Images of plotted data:
· · · ·

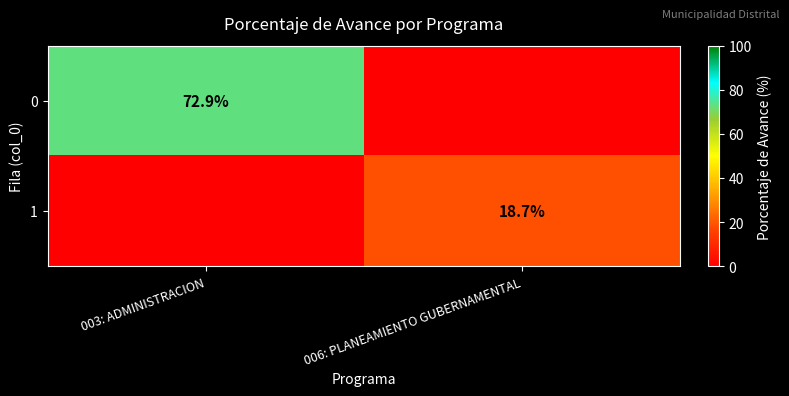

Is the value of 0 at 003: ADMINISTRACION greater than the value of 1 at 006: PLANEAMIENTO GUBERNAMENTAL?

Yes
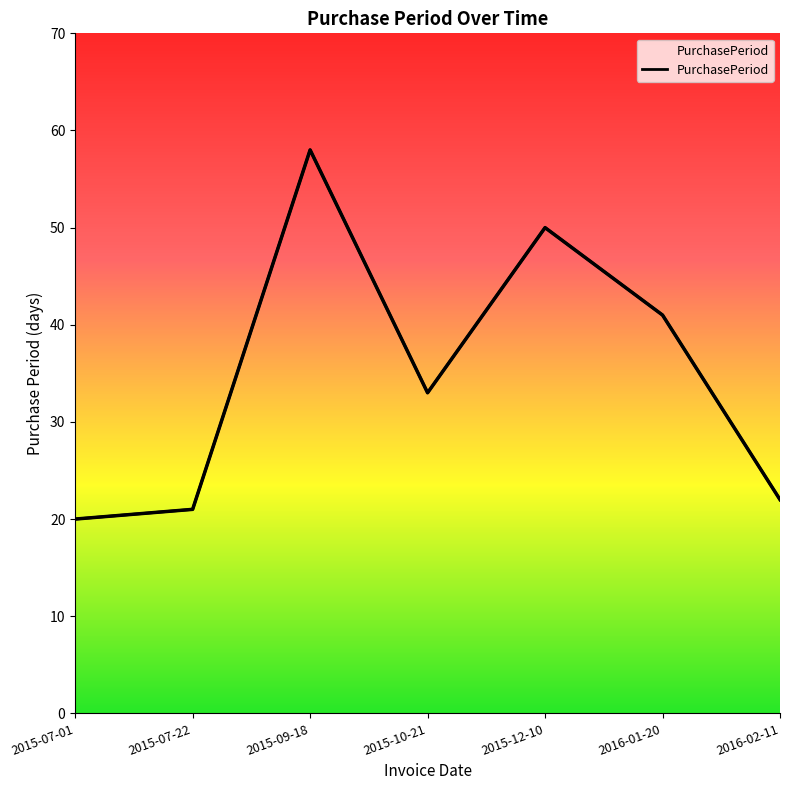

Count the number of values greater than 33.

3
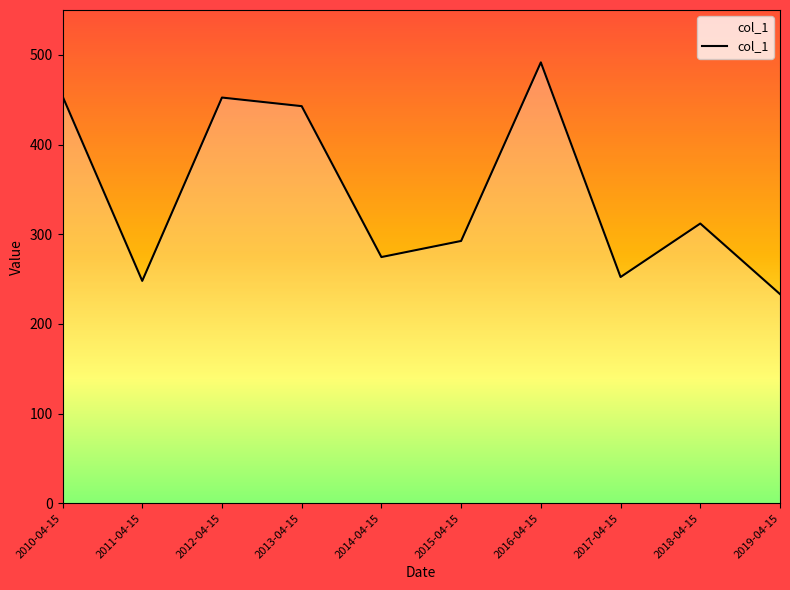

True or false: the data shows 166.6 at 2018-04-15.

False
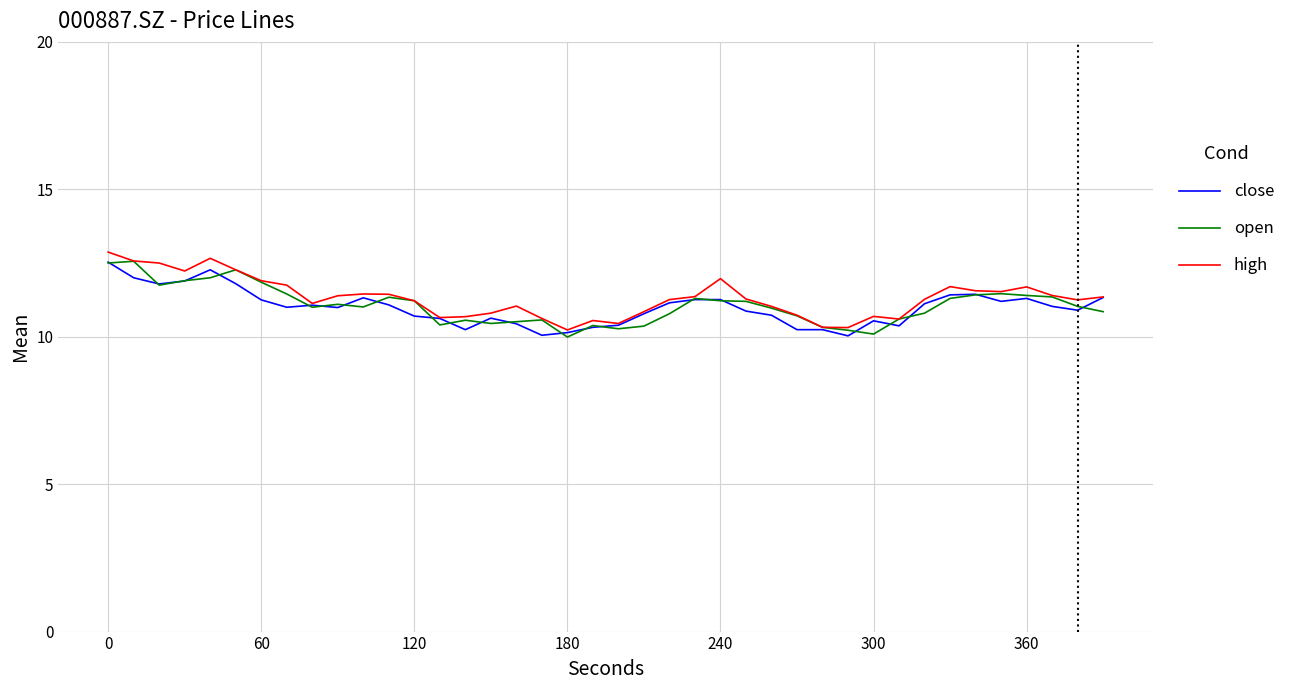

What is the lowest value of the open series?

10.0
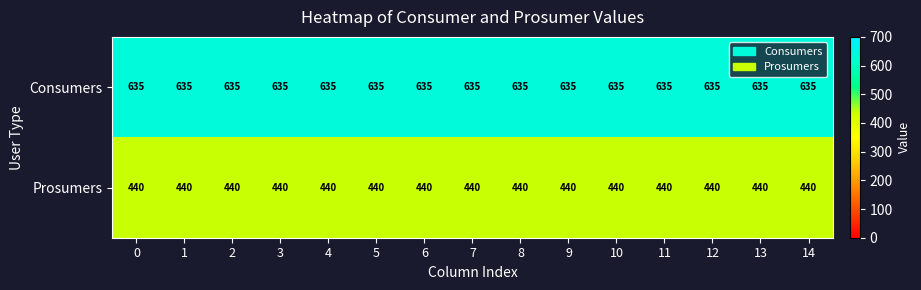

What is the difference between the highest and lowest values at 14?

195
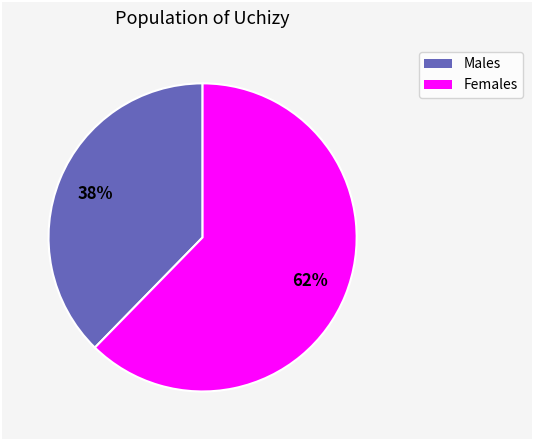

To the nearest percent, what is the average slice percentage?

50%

· · · ·

## Assignment
Write out all of the data above word for word, leaving the pictures out.

## Answer space
Is the value of 0 at 003: ADMINISTRACION greater than the value of 1 at 006: PLANEAMIENTO GUBERNAMENTAL?

Yes

Count the number of values greater than 33.

3

True or false: the data shows 166.6 at 2018-04-15.

False

What is the lowest value of the open series?

10.0

What is the difference between the highest and lowest values at 14?

195

To the nearest percent, what is the average slice percentage?

50%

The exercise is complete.